:: Testo estratto ::

“Avrebbero potuto prendere un altro attaccante ma hanno scelto di aspettarmi e quindi li ringrazio per questo”
Simone Figliolia
Una semplice frase, forse banale, eppure che fa comprendere quanto Simone Figliolia e il Sorrento si siano legati in quei sei mesi di militanza. Nella scorsa stagione un attaccante che è riuscito subito ad imporsi andando in gol e rimettendo in discussione l’opacità della prima parte di campionato. A febbraio, però. Simone Figliolia ha dovuto lasciare il campo da gioco a causa della rottura del legamento crociato anteriore. Un infortunio che l’ha tenuto lontano dai campi per 7 mesi, ma che mai, nel corso della sua guarigione, l’ha messo KO dal punto di vista emotivo.
A distanza di 18 partite dalla sua ultima apparizione, il calciatore del Sorrento, nella partita contro il Cerignola è stato mandato in mezzo al campo. Ultimi cinque minuti, quelli più importanti per i rossoneri che sono riusciti a portarsi a casa una vittoria importantissima: “Ho fatto semplicemente quello che mi aveva detto di fare il mister -confessa Simone Figliolia sulle colonne di Metropolis- Ci sono riuscito e sono felice di questo. L’obiettivo era quello di far respirare i miei compagni perchè ormai mancava poco alla fine, il mio l’ho fatto e siamo riusciti a portarci a casa la vittoria. Son contento di essere tornato in campo, il 27 ottobre saranno sette mesi dal giorno del mio infortunio. Ora sto molto meglio, riesco a fare anche ciò che non riuscivo a fare qualche settimana fa. Sono soddisfatto, ora c’è solo da rimettermi al passo e ritrovare il gol al più presto. Spero che già con il Grumentum io possa mettere qualche minuto in più rispetto alla scorsa partita, ma tutto dipenderà dal mister, sa lui come dosarmi e sapere quando farmi entrare”.

:::
:: Dati ::

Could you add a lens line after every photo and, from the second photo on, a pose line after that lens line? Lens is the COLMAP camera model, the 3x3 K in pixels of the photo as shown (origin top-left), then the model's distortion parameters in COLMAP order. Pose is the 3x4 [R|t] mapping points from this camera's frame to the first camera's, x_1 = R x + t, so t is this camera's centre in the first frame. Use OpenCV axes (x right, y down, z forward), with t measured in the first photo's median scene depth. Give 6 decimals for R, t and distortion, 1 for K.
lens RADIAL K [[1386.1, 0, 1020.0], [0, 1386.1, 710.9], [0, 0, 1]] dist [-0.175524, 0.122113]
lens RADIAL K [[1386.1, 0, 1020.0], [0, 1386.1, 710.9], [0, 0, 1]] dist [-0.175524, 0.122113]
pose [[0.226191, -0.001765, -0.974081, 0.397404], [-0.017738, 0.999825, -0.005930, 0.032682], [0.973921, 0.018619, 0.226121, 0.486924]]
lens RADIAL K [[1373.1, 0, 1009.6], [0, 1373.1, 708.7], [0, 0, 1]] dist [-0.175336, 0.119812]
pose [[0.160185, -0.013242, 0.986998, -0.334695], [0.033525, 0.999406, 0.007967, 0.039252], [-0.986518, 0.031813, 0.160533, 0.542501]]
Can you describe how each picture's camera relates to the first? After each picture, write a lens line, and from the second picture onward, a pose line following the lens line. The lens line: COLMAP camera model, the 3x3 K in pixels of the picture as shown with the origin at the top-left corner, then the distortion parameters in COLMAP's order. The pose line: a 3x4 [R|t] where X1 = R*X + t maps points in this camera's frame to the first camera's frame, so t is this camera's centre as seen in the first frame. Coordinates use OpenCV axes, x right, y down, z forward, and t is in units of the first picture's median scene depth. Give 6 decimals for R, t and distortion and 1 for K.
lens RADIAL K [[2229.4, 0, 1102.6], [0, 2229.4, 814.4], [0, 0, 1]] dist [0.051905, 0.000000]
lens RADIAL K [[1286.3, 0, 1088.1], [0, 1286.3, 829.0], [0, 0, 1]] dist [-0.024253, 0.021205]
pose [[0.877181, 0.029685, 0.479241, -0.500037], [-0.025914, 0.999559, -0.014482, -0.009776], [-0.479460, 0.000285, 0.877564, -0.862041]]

:::

**Consegna:** Riprendi l'articolo sul ritorno in campo di Simone Figliolia con il Sorrento e proseguilo a partire dalla sua ultima frase.

**Risultato:**
Dopo il rientro quindi, il pensiero al gol: “Per un attaccante il gol è vita, quindi ora che sono rientrato spero di andare presto in gol in modo da ricambiare la fiducia che mi è stata data. La società, i compagni e l’allenatore si aspettano che torni il Simone della scorsa annata e devo fare il possibile per tornare quello che loro si aspettano”.
Un aspetto che manca, o che comunque non rende quanto si produce, nel Sorrento è proprio la massima realizzazione sotto porta. Lo stesso Maiuri, infatti, ne parlò proprio in occasione della partita contro il Casarano, quando ammise la voglia di riavere il prima possibile Figliolia: “Su questo posso dire poco e niente -scherza- Quando segnerò allora potrò dire qualcosa, ma al momento no, potrei anche fare peggio. A parte gli scherzi -continua il centravanti- Io non credo che il Sorrento abbia bisogno di Simone per segnare, dai risultati si evince che i miei compagni hanno fatto molto bene anche senza di me. Forse io ho caratteristiche diverse da loro, ma questo non vuol dire che senza di me il Sorrento non faccia bene. Come ho detto, i risultati parlano per me: la vittoria contro il Taranto, il pareggio contro il Casarano, la vittoria contro il Cerignola”.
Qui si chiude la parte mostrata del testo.